[Start of section]

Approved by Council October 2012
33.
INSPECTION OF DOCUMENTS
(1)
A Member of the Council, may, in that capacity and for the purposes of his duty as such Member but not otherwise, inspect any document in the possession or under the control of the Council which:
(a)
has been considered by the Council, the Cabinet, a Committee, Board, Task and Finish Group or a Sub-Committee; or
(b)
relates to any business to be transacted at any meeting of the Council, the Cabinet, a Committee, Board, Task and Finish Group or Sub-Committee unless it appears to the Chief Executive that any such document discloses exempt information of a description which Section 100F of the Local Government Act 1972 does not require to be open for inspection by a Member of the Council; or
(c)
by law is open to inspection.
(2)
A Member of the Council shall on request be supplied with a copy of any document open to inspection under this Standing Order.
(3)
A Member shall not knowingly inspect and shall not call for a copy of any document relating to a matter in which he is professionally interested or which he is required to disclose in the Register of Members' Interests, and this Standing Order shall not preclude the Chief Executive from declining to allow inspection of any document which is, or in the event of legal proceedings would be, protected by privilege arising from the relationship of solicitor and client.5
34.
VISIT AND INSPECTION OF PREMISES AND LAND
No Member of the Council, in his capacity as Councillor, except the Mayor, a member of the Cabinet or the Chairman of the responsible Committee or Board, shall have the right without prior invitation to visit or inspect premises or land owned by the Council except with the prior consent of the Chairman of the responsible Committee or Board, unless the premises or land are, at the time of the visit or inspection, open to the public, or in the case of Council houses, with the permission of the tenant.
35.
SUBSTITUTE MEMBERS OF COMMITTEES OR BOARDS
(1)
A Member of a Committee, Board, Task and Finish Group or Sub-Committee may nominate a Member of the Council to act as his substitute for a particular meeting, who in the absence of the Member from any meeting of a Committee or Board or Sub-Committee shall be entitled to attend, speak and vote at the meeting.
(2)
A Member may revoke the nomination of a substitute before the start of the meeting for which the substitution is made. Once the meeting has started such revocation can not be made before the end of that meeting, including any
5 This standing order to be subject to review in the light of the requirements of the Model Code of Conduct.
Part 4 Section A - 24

[End of section]

TO DO: Restate the material above word for word, leaving nothing out.

EXERCISE RESULT:
Approved by Council October 2012
33.
INSPECTION OF DOCUMENTS
(1)
A Member of the Council, may, in that capacity and for the purposes of his duty as such Member but not otherwise, inspect any document in the possession or under the control of the Council which:
(a)
has been considered by the Council, the Cabinet, a Committee, Board, Task and Finish Group or a Sub-Committee; or
(b)
relates to any business to be transacted at any meeting of the Council, the Cabinet, a Committee, Board, Task and Finish Group or Sub-Committee unless it appears to the Chief Executive that any such document discloses exempt information of a description which Section 100F of the Local Government Act 1972 does not require to be open for inspection by a Member of the Council; or
(c)
by law is open to inspection.
(2)
A Member of the Council shall on request be supplied with a copy of any document open to inspection under this Standing Order.
(3)
A Member shall not knowingly inspect and shall not call for a copy of any document relating to a matter in which he is professionally interested or which he is required to disclose in the Register of Members' Interests, and this Standing Order shall not preclude the Chief Executive from declining to allow inspection of any document which is, or in the event of legal proceedings would be, protected by privilege arising from the relationship of solicitor and client.5
34.
VISIT AND INSPECTION OF PREMISES AND LAND
No Member of the Council, in his capacity as Councillor, except the Mayor, a member of the Cabinet or the Chairman of the responsible Committee or Board, shall have the right without prior invitation to visit or inspect premises or land owned by the Council except with the prior consent of the Chairman of the responsible Committee or Board, unless the premises or land are, at the time of the visit or inspection, open to the public, or in the case of Council houses, with the permission of the tenant.
35.
SUBSTITUTE MEMBERS OF COMMITTEES OR BOARDS
(1)
A Member of a Committee, Board, Task and Finish Group or Sub-Committee may nominate a Member of the Council to act as his substitute for a particular meeting, who in the absence of the Member from any meeting of a Committee or Board or Sub-Committee shall be entitled to attend, speak and vote at the meeting.
(2)
A Member may revoke the nomination of a substitute before the start of the meeting for which the substitution is made. Once the meeting has started such revocation can not be made before the end of that meeting, including any
5 This standing order to be subject to review in the light of the requirements of the Model Code of Conduct.
Part 4 Section A - 24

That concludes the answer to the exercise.